_Prompt:_
Render all of the lines below as a numbered list, skipping any blank lines and leaving the pictures out.
━━━
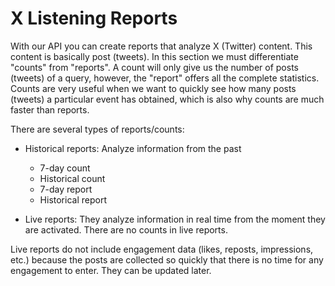 # X Listening Reports

With our API you can create reports that analyze X (Twitter) content. This content is basically post (tweets). In this section we must differentiate "counts" from "reports". A count will only give us the number of posts (tweets) of a query, however, the "report" offers all the complete statistics. Counts are very useful when we want to quickly see how many posts (tweets) a particular event has obtained, which is also why counts are much faster than reports.

There are several types of reports/counts:

- Historical reports: Analyze information from the past

  - 7-day count
  - Historical count
  - 7-day report
  - Historical report
 
- Live reports: They analyze information in real time from the moment they are activated. There are no counts in live reports.

Live reports do not include engagement data (likes, reposts, impressions, etc.) because the posts are collected so quickly that there is no time for any engagement to enter. They can be updated later.
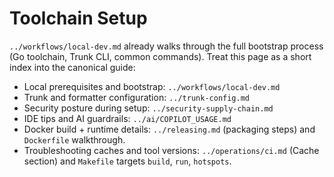 # Toolchain Setup

`../workflows/local-dev.md` already walks through the full bootstrap process (Go toolchain, Trunk CLI, common commands). Treat this page as a short index into the canonical guide:

- Local prerequisites and bootstrap: `../workflows/local-dev.md`
- Trunk and formatter configuration: `../trunk-config.md`
- Security posture during setup: `../security-supply-chain.md`
- IDE tips and AI guardrails: `../ai/COPILOT_USAGE.md`
- Docker build + runtime details: `../releasing.md` (packaging steps) and `Dockerfile` walkthrough.
- Troubleshooting caches and tool versions: `../operations/ci.md` (Cache section) and `Makefile` targets `build`, `run`, `hotspots`.
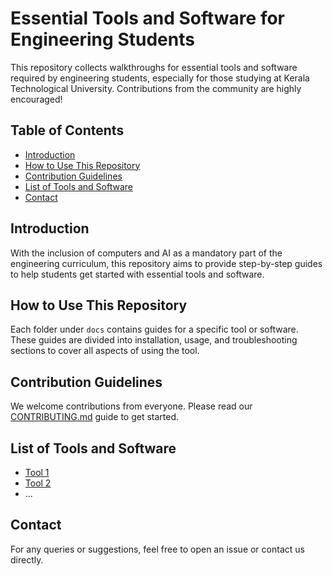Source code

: # Essential Tools and Software for Engineering Students

This repository collects walkthroughs for essential tools and software required by engineering students, especially for those studying at Kerala Technological University. Contributions from the community are highly encouraged!

## Table of Contents
- [Introduction](#introduction)
- [How to Use This Repository](#how-to-use-this-repository)
- [Contribution Guidelines](#contribution-guidelines)
- [List of Tools and Software](#list-of-tools-and-software)
- [Contact](#contact)

## Introduction
With the inclusion of computers and AI as a mandatory part of the engineering curriculum, this repository aims to provide step-by-step guides to help students get started with essential tools and software.

## How to Use This Repository
Each folder under `docs` contains guides for a specific tool or software. These guides are divided into installation, usage, and troubleshooting sections to cover all aspects of using the tool.

## Contribution Guidelines
We welcome contributions from everyone. Please read our [CONTRIBUTING.md](CONTRIBUTING.md) guide to get started.

## List of Tools and Software
- [Tool 1](docs/tool1/installation_guide.md)
- [Tool 2](docs/tool2/installation_guide.md)
- ...
  
## Contact
For any queries or suggestions, feel free to open an issue or contact us directly.
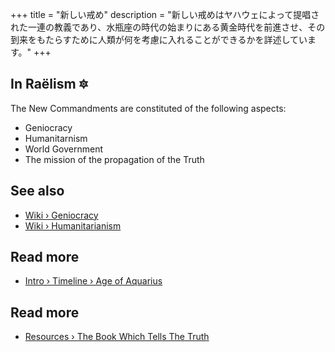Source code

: +++
title = "新しい戒め"
description = "新しい戒めはヤハウェによって提唱された一連の教義であり、水瓶座の時代の始まりにある黄金時代を前進させ、その到来をもたらすために人類が何を考慮に入れることができるかを詳述しています。"
+++

## In Raëlism 🔯

The New Commandments are constituted of the following aspects:

- Geniocracy
- Humanitarnism
- World Government
- The mission of the propagation of the Truth

## See also

- [Wiki › Geniocracy](../../wiki/geniocracy/)
- [Wiki › Humanitarianism](../../wiki/humanitarianism/)

## Read more

- [Intro › Timeline › Age of Aquarius](../../timeline/age-of-aquarius/)

## Read more

- [Resources › The Book Which Tells The Truth](../../library/the-book-which-tells-the-truth/index/)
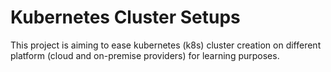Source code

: # Kubernetes Cluster Setups

This project is aiming to ease kubernetes (k8s) cluster creation on different platform (cloud and on-premise providers) for learning purposes.

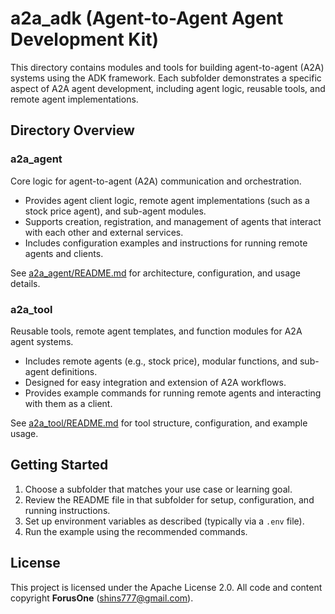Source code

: # a2a_adk (Agent-to-Agent Agent Development Kit)

This directory contains modules and tools for building agent-to-agent (A2A) systems using the ADK framework. Each subfolder demonstrates a specific aspect of A2A agent development, including agent logic, reusable tools, and remote agent implementations.

## Directory Overview

### a2a_agent

Core logic for agent-to-agent (A2A) communication and orchestration.

- Provides agent client logic, remote agent implementations (such as a stock price agent), and sub-agent modules.
- Supports creation, registration, and management of agents that interact with each other and external services.
- Includes configuration examples and instructions for running remote agents and clients.

See [a2a_agent/README.md](a2a_agent/README.md) for architecture, configuration, and usage details.

### a2a_tool

Reusable tools, remote agent templates, and function modules for A2A agent systems.

- Includes remote agents (e.g., stock price), modular functions, and sub-agent definitions.
- Designed for easy integration and extension of A2A workflows.
- Provides example commands for running remote agents and interacting with them as a client.

See [a2a_tool/README.md](a2a_tool/README.md) for tool structure, configuration, and example usage.

## Getting Started

1. Choose a subfolder that matches your use case or learning goal.
2. Review the README file in that subfolder for setup, configuration, and running instructions.
3. Set up environment variables as described (typically via a `.env` file).
4. Run the example using the recommended commands.

## License

This project is licensed under the Apache License 2.0. All code and content copyright **ForusOne** (shins777@gmail.com).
━━━
_Completed task:_
1.  # X Listening Reports
2. With our API you can create reports that analyze X (Twitter) content. This content is basically post (tweets). In this section we must differentiate "counts" from "reports". A count will only give us the number of posts (tweets) of a query, however, the "report" offers all the complete statistics. Counts are very useful when we want to quickly see how many posts (tweets) a particular event has obtained, which is also why counts are much faster than reports.
3. There are several types of reports/counts:
4. - Historical reports: Analyze information from the past
5.   - 7-day count
6.   - Historical count
7.   - 7-day report
8.   - Historical report
9. - Live reports: They analyze information in real time from the moment they are activated. There are no counts in live reports.
10. Live reports do not include engagement data (likes, reposts, impressions, etc.) because the posts are collected so quickly that there is no time for any engagement to enter. They can be updated later.
11.  # Toolchain Setup
12. `../workflows/local-dev.md` already walks through the full bootstrap process (Go toolchain, Trunk CLI, common commands). Treat this page as a short index into the canonical guide:
13. - Local prerequisites and bootstrap: `../workflows/local-dev.md`
14. - Trunk and formatter configuration: `../trunk-config.md`
15. - Security posture during setup: `../security-supply-chain.md`
16. - IDE tips and AI guardrails: `../ai/COPILOT_USAGE.md`
17. - Docker build + runtime details: `../releasing.md` (packaging steps) and `Dockerfile` walkthrough.
18. - Troubleshooting caches and tool versions: `../operations/ci.md` (Cache section) and `Makefile` targets `build`, `run`, `hotspots`.
19. Source code
20. : # Essential Tools and Software for Engineering Students
21. This repository collects walkthroughs for essential tools and software required by engineering students, especially for those studying at Kerala Technological University. Contributions from the community are highly encouraged!
22. ## Table of Contents
23. - [Introduction](#introduction)
24. - [How to Use This Repository](#how-to-use-this-repository)
25. - [Contribution Guidelines](#contribution-guidelines)
26. - [List of Tools and Software](#list-of-tools-and-software)
27. - [Contact](#contact)
28. ## Introduction
29. With the inclusion of computers and AI as a mandatory part of the engineering curriculum, this repository aims to provide step-by-step guides to help students get started with essential tools and software.
30. ## How to Use This Repository
31. Each folder under `docs` contains guides for a specific tool or software. These guides are divided into installation, usage, and troubleshooting sections to cover all aspects of using the tool.
32. ## Contribution Guidelines
33. We welcome contributions from everyone. Please read our [CONTRIBUTING.md](CONTRIBUTING.md) guide to get started.
34. ## List of Tools and Software
35. - [Tool 1](docs/tool1/installation_guide.md)
36. - [Tool 2](docs/tool2/installation_guide.md)
37. - ...
38. ## Contact
39. For any queries or suggestions, feel free to open an issue or contact us directly.
40. Source code
41. : +++
42. title = "新しい戒め"
43. description = "新しい戒めはヤハウェによって提唱された一連の教義であり、水瓶座の時代の始まりにある黄金時代を前進させ、その到来をもたらすために人類が何を考慮に入れることができるかを詳述しています。"
44. +++
45. ## In Raëlism 🔯
46. The New Commandments are constituted of the following aspects:
47. - Geniocracy
48. - Humanitarnism
49. - World Government
50. - The mission of the propagation of the Truth
51. ## See also
52. - [Wiki › Geniocracy](../../wiki/geniocracy/)
53. - [Wiki › Humanitarianism](../../wiki/humanitarianism/)
54. ## Read more
55. - [Intro › Timeline › Age of Aquarius](../../timeline/age-of-aquarius/)
56. ## Read more
57. - [Resources › The Book Which Tells The Truth](../../library/the-book-which-tells-the-truth/index/)
58. Source code
59. : # Kubernetes Cluster Setups
60. This project is aiming to ease kubernetes (k8s) cluster creation on different platform (cloud and on-premise providers) for learning purposes.
61. Source code
62. : # a2a_adk (Agent-to-Agent Agent Development Kit)
63. This directory contains modules and tools for building agent-to-agent (A2A) systems using the ADK framework. Each subfolder demonstrates a specific aspect of A2A agent development, including agent logic, reusable tools, and remote agent implementations.
64. ## Directory Overview
65. ### a2a_agent
66. Core logic for agent-to-agent (A2A) communication and orchestration.
67. - Provides agent client logic, remote agent implementations (such as a stock price agent), and sub-agent modules.
68. - Supports creation, registration, and management of agents that interact with each other and external services.
69. - Includes configuration examples and instructions for running remote agents and clients.
70. See [a2a_agent/README.md](a2a_agent/README.md) for architecture, configuration, and usage details.
71. ### a2a_tool
72. Reusable tools, remote agent templates, and function modules for A2A agent systems.
73. - Includes remote agents (e.g., stock price), modular functions, and sub-agent definitions.
74. - Designed for easy integration and extension of A2A workflows.
75. - Provides example commands for running remote agents and interacting with them as a client.
76. See [a2a_tool/README.md](a2a_tool/README.md) for tool structure, configuration, and example usage.
77. ## Getting Started
78. 1. Choose a subfolder that matches your use case or learning goal.
79. 2. Review the README file in that subfolder for setup, configuration, and running instructions.
80. 3. Set up environment variables as described (typically via a `.env` file).
81. 4. Run the example using the recommended commands.
82. ## License
83. This project is licensed under the Apache License 2.0. All code and content copyright **ForusOne** (shins777@gmail.com).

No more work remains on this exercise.